Orchestration
Orchestration turns workbench intent into sandboxed execution. It coordinates sidecar placement, session lifecycle, and runtime signals across hosts.
Execution Lifecycle (Simplified)
- The orchestrator validates policies and checks capacity.
- A sidecar is selected or started on an available host.
- A session is created and queued executions run in order.
- Events stream to clients with buffering and replay support.
- Completion, failure, or cancellation updates metrics and metadata.
The orchestrator should fail before allocation when policy or capacity is invalid. Once a sidecar starts, failures should be visible as session events and metrics, not hidden as missing output.
What Orchestration Covers
- Placement and capacity: Host health, resource-aware limits, and pool membership.
- Execution control: Per-session queues, timeouts, and cancellation.
- Batch and simulation runs: Large task sets can queue and retry with backoff.
- Autoscaling (optional): Standby hosts can be promoted and webhooks can request new capacity.
- Observability hooks: Health endpoints and metrics for fleet visibility.
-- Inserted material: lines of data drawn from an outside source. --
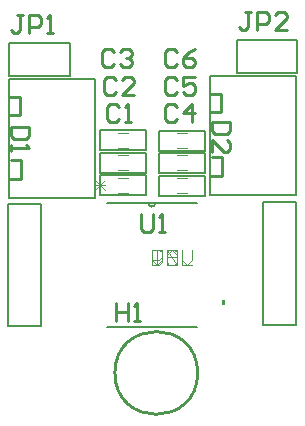
<source format=gto>
%FSTAX24Y24*%
%MOIN*%
G70*
G01*
G75*
%ADD10R,0.0500X0.0550*%
%ADD11R,0.0910X0.0220*%
%ADD12C,0.0450*%
%ADD13C,0.0200*%
%ADD14C,0.0160*%
%ADD15C,0.0071*%
%ADD16R,0.1360X0.1360*%
%ADD17C,0.1360*%
%ADD18R,0.0850X0.0600*%
%ADD19O,0.0850X0.0600*%
%ADD20O,0.0600X0.0850*%
%ADD21R,0.0600X0.0850*%
%ADD22C,0.1380*%
%ADD23C,0.0060*%
%ADD24C,0.0100*%
%ADD25C,0.0040*%
%ADD26C,0.0050*%
%ADD27C,0.0070*%
%ADD28C,0.0030*%
G36*
X045285Y019875D02*
X045185D01*
Y020025D01*
X045285D01*
Y019875D01*
D02*
G37*
D23*
X04273Y023265D02*
G03*
X04297Y023265I00012J0D01*
G01*
X041355D02*
X044345D01*
X041355Y019135D02*
X044345D01*
D24*
X04438Y0176D02*
G03*
X04438Y0176I-00138J0D01*
G01*
X038133Y026813D02*
X038457D01*
X038467Y026804D01*
Y026193D02*
Y026804D01*
X038113Y026193D02*
X038467D01*
X038123Y024077D02*
X038477D01*
Y024687D01*
X038467Y024697D02*
X038477Y024687D01*
X038143Y024697D02*
X038467D01*
X044833Y026913D02*
X045157D01*
X045167Y026904D01*
Y026293D02*
Y026904D01*
X044813Y026293D02*
X045167D01*
X044823Y024177D02*
X045177D01*
Y024787D01*
X045167Y024797D02*
X045177Y024787D01*
X044843Y024797D02*
X045167D01*
X0425Y0229D02*
Y0224D01*
X0426Y0223D01*
X0428D01*
X0429Y0224D01*
Y0229D01*
X0431Y0223D02*
X0433D01*
X0432D01*
Y0229D01*
X0431Y0228D01*
X04615Y02964D02*
X04595D01*
X04605D01*
Y02914D01*
X04595Y02904D01*
X04585D01*
X04575Y02914D01*
X04635Y02904D02*
Y02964D01*
X04665D01*
X04675Y02954D01*
Y02934D01*
X04665Y02924D01*
X04635D01*
X047349Y02904D02*
X04695D01*
X047349Y02944D01*
Y02954D01*
X04725Y02964D01*
X04705D01*
X04695Y02954D01*
X03856Y02954D02*
X03836D01*
X03846D01*
Y02904D01*
X03836Y02894D01*
X03826D01*
X03816Y02904D01*
X03876Y02894D02*
Y02954D01*
X03906D01*
X03916Y02944D01*
Y02924D01*
X03906Y02914D01*
X03876D01*
X03936Y02894D02*
X03956D01*
X03946D01*
Y02954D01*
X03936Y02944D01*
X04545Y02595D02*
X04485D01*
Y02565D01*
X04495Y02555D01*
X04535D01*
X04545Y02565D01*
Y02595D01*
X04485Y02495D02*
Y02535D01*
X04525Y02495D01*
X04535D01*
X04545Y02505D01*
Y02525D01*
X04535Y02535D01*
X03875Y0258D02*
X03815D01*
Y0255D01*
X03825Y0254D01*
X03865D01*
X03875Y0255D01*
Y0258D01*
X03815Y0252D02*
Y025D01*
Y0251D01*
X03875D01*
X03865Y0252D01*
X0437Y0283D02*
X0436Y0284D01*
X0434D01*
X0433Y0283D01*
Y0279D01*
X0434Y0278D01*
X0436D01*
X0437Y0279D01*
X0443Y0284D02*
X0441Y0283D01*
X0439Y0281D01*
Y0279D01*
X044Y0278D01*
X0442D01*
X0443Y0279D01*
Y028D01*
X0442Y0281D01*
X0439D01*
X0437Y02735D02*
X0436Y02745D01*
X0434D01*
X0433Y02735D01*
Y02695D01*
X0434Y02685D01*
X0436D01*
X0437Y02695D01*
X0443Y02745D02*
X0439D01*
Y02715D01*
X0441Y02725D01*
X0442D01*
X0443Y02715D01*
Y02695D01*
X0442Y02685D01*
X044D01*
X0439Y02695D01*
X0437Y02645D02*
X0436Y02655D01*
X0434D01*
X0433Y02645D01*
Y02605D01*
X0434Y02595D01*
X0436D01*
X0437Y02605D01*
X0442Y02595D02*
Y02655D01*
X0439Y02625D01*
X0443D01*
X0416Y0283D02*
X0415Y0284D01*
X0413D01*
X0412Y0283D01*
Y0279D01*
X0413Y0278D01*
X0415D01*
X0416Y0279D01*
X0418Y0283D02*
X0419Y0284D01*
X0421D01*
X0422Y0283D01*
Y0282D01*
X0421Y0281D01*
X042D01*
X0421D01*
X0422Y028D01*
Y0279D01*
X0421Y0278D01*
X0419D01*
X0418Y0279D01*
X04165Y02735D02*
X04155Y02745D01*
X04135D01*
X04125Y02735D01*
Y02695D01*
X04135Y02685D01*
X04155D01*
X04165Y02695D01*
X04225Y02685D02*
X04185D01*
X04225Y02725D01*
Y02735D01*
X04215Y02745D01*
X04195D01*
X04185Y02735D01*
X04175Y02645D02*
X04165Y02655D01*
X04145D01*
X04135Y02645D01*
Y02605D01*
X04145Y02595D01*
X04165D01*
X04175Y02605D01*
X04195Y02595D02*
X04215D01*
X04205D01*
Y02655D01*
X04195Y02645D01*
X041665Y019925D02*
Y019325D01*
Y019625D01*
X042065D01*
Y019925D01*
Y019325D01*
X042265D02*
X042465D01*
X042365D01*
Y019925D01*
X042265Y019825D01*
D25*
X04368Y0241D02*
X04402D01*
X04368Y0236D02*
X04402D01*
X04368Y02485D02*
X04402D01*
X04368Y02435D02*
X04402D01*
X04368Y0256D02*
X04402D01*
X04368Y0251D02*
X04402D01*
X04173Y0236D02*
X04207D01*
X04173Y0241D02*
X04207D01*
X04173Y0251D02*
X04207D01*
X04173Y0256D02*
X04207D01*
X04173Y02435D02*
X04207D01*
X04173Y02485D02*
X04207D01*
D26*
X04308Y02351D02*
X04461D01*
Y02418D01*
X04308D02*
X04461D01*
X04308Y02351D02*
Y02418D01*
Y02426D02*
X04461D01*
Y02493D01*
X04308D02*
X04461D01*
X04308Y02426D02*
Y02493D01*
Y02501D02*
X04461D01*
Y02568D01*
X04308D02*
X04461D01*
X04308Y02501D02*
Y02568D01*
X04114Y02419D02*
X04267D01*
X04114Y02352D02*
Y02419D01*
Y02352D02*
X04267D01*
Y02419D01*
X04114Y02569D02*
X04267D01*
X04114Y02502D02*
Y02569D01*
Y02502D02*
X04267D01*
Y02569D01*
X04114Y02494D02*
X04267D01*
X04114Y02427D02*
Y02494D01*
Y02427D02*
X04267D01*
Y02494D01*
D27*
X040972Y023418D02*
Y027391D01*
X038093Y023416D02*
X040963D01*
X038093Y027384D02*
X040963D01*
X038093Y023416D02*
Y027384D01*
X047672Y023518D02*
Y027491D01*
X044793Y023516D02*
X047663D01*
X044793Y027484D02*
X047663D01*
X044793Y023516D02*
Y027484D01*
X038069Y019149D02*
X039162D01*
X038069D02*
Y023233D01*
X039162Y019149D02*
Y023233D01*
X038069D02*
X039162D01*
X0477Y0276D02*
Y0287D01*
X045686Y0276D02*
X0477D01*
X045686Y0287D02*
X0477D01*
X045686Y0276D02*
Y0287D01*
X0381Y0275D02*
Y0286D01*
X040114D01*
X0381Y0275D02*
X040114D01*
Y0286D01*
X046569Y019199D02*
X047662D01*
X046569D02*
Y023283D01*
X047662Y019199D02*
Y023283D01*
X046569D02*
X047662D01*
D28*
X04285Y0217D02*
X043183D01*
X043017D01*
Y0212D01*
X0436Y0217D02*
X043433D01*
X04335Y021617D01*
Y021283D01*
X043433Y0212D01*
X0436D01*
X043683Y021283D01*
Y021617D01*
X0436Y0217D01*
X04385D02*
Y0212D01*
X044183D01*
X04285Y0217D02*
Y021367D01*
X043017Y0212D01*
X043183Y021367D01*
Y0217D01*
X04335Y0212D02*
Y021533D01*
X043516Y0217D01*
X043683Y021533D01*
Y0212D01*
Y02145D01*
X04335D01*
X04385Y0217D02*
Y0212D01*
X044183D01*
X04285Y0217D02*
Y0212D01*
X0431D01*
X043183Y021283D01*
Y021617D01*
X0431Y0217D01*
X04285D01*
X043683D02*
X04335D01*
Y0212D01*
X043683D01*
X04335Y02145D02*
X043516D01*
X04385Y0217D02*
Y021367D01*
X044016Y0212D01*
X044183Y021367D01*
Y0217D01*
X04285Y0212D02*
Y0217D01*
X0431D01*
X043183Y021617D01*
Y02145D01*
X0431Y021367D01*
X04285D01*
X04335Y0212D02*
Y0217D01*
X043683Y0212D01*
Y0217D01*
X04097Y024037D02*
X041303Y023703D01*
X04097D02*
X041303Y024037D01*
X04097Y02387D02*
X041303D01*
X041137Y023703D02*
Y024037D01*
M02*

</source>
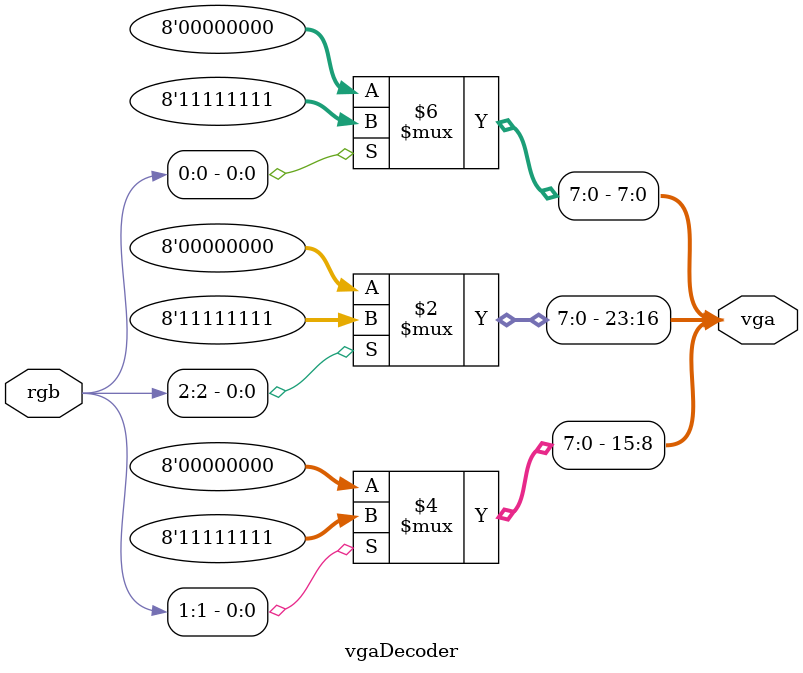
<source format=v>
`timescale 1ns / 1ps

module vgaDecoder(
    input [2:0] rgb,
    output [23:0] vga
); 
	 
    assign vga[23:16] = (rgb[2] == 1) ? 8'hFF:8'h00;
    assign vga[15:8] = (rgb[1] == 1) ? 8'hFF:8'h00;
    assign vga[7:0] = (rgb[0] == 1) ? 8'hFF:8'h00;
    
endmodule

</source>
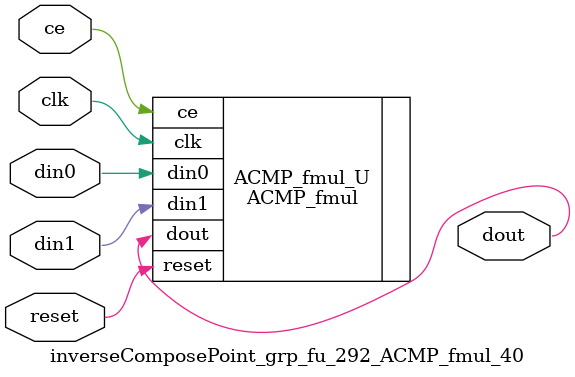
<source format=v>

`timescale 1 ns / 1 ps
module inverseComposePoint_grp_fu_292_ACMP_fmul_40(
    clk,
    reset,
    ce,
    din0,
    din1,
    dout);

parameter ID = 32'd1;
parameter NUM_STAGE = 32'd1;
parameter din0_WIDTH = 32'd1;
parameter din1_WIDTH = 32'd1;
parameter dout_WIDTH = 32'd1;
input clk;
input reset;
input ce;
input[din0_WIDTH - 1:0] din0;
input[din1_WIDTH - 1:0] din1;
output[dout_WIDTH - 1:0] dout;



ACMP_fmul #(
.ID( ID ),
.NUM_STAGE( 4 ),
.din0_WIDTH( din0_WIDTH ),
.din1_WIDTH( din1_WIDTH ),
.dout_WIDTH( dout_WIDTH ))
ACMP_fmul_U(
    .clk( clk ),
    .reset( reset ),
    .ce( ce ),
    .din0( din0 ),
    .din1( din1 ),
    .dout( dout ));

endmodule

</source>
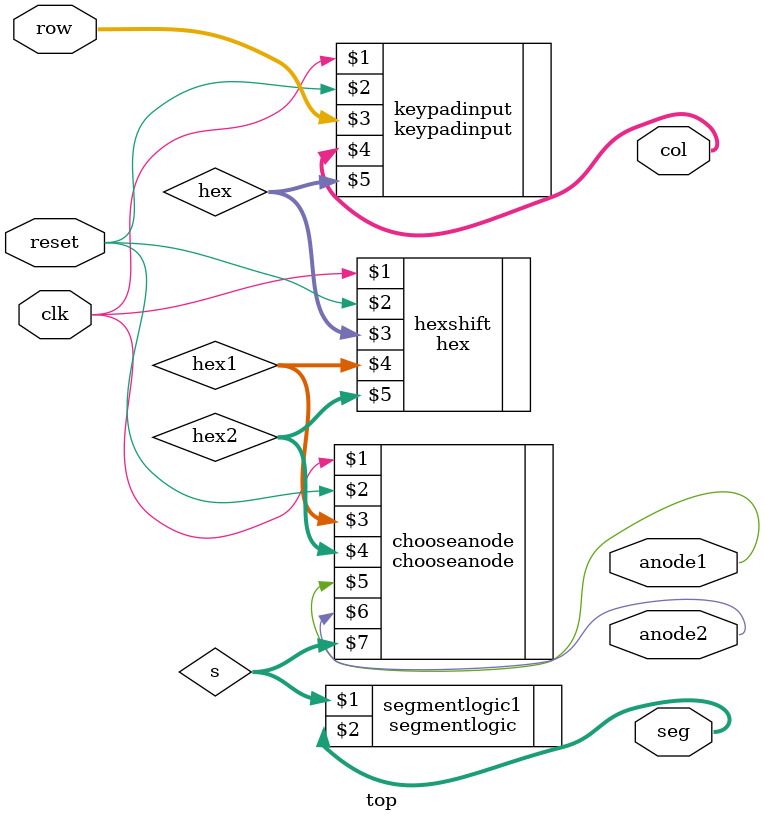
<source format=sv>
module top(
	input clk,
    input logic reset,
	input logic [3:0] row,
    output logic [6:0] seg,
    output logic anode1,
    output logic anode2,
    output logic [3:0] col
);
	// logic clk;
	logic [3:0] hex, hex1, hex2, s;
	logic int_osc;
	logic [9:0] counter; 
	
	// Internal high-speed oscillator
//	HSOSC hf_osc (.CLKHFPU(1'b1), .CLKHFEN(1'b1), .CLKHF(int_osc));

	// clockdivider clockdivider(reset, clk, counter[9:0]); // creates clock
	keypadinput keypadinput(clk, reset, row[3:0], col[3:0], hex[3:0]); // checks for keypad button press
	hex hexshift(clk, reset, hex[3:0], hex1[3:0], hex2[3:0]); // shifts hex input to first and second digit
	chooseanode chooseanode(clk, reset, hex1[3:0], hex2[3:0], anode1, anode2, s[3:0]); // alternates which display is active
	segmentlogic segmentlogic1(s[3:0], seg[6:0]); // logic for the segment display

endmodule
</source>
This is how the workbench and protocol workloads remain predictable even when the compute layer is distributed.
Operator Preflight
For a hosted pool or protocol-backed operator endpoint, check these before accepting traffic:
| Check | Why it matters |
|---|---|
/health or equivalent host probe returns healthy | The process and required dependencies are up. |
| A new session can be created and cancelled | Lifecycle control works before customer work starts. |
| A short command or prompt emits events | Streaming and execution are wired through the same path users will hit. |
| Capacity counters move after the run | Placement decisions are using live resource state. |
| Failure events include a reason | Operators can debug without guessing which subsystem failed. |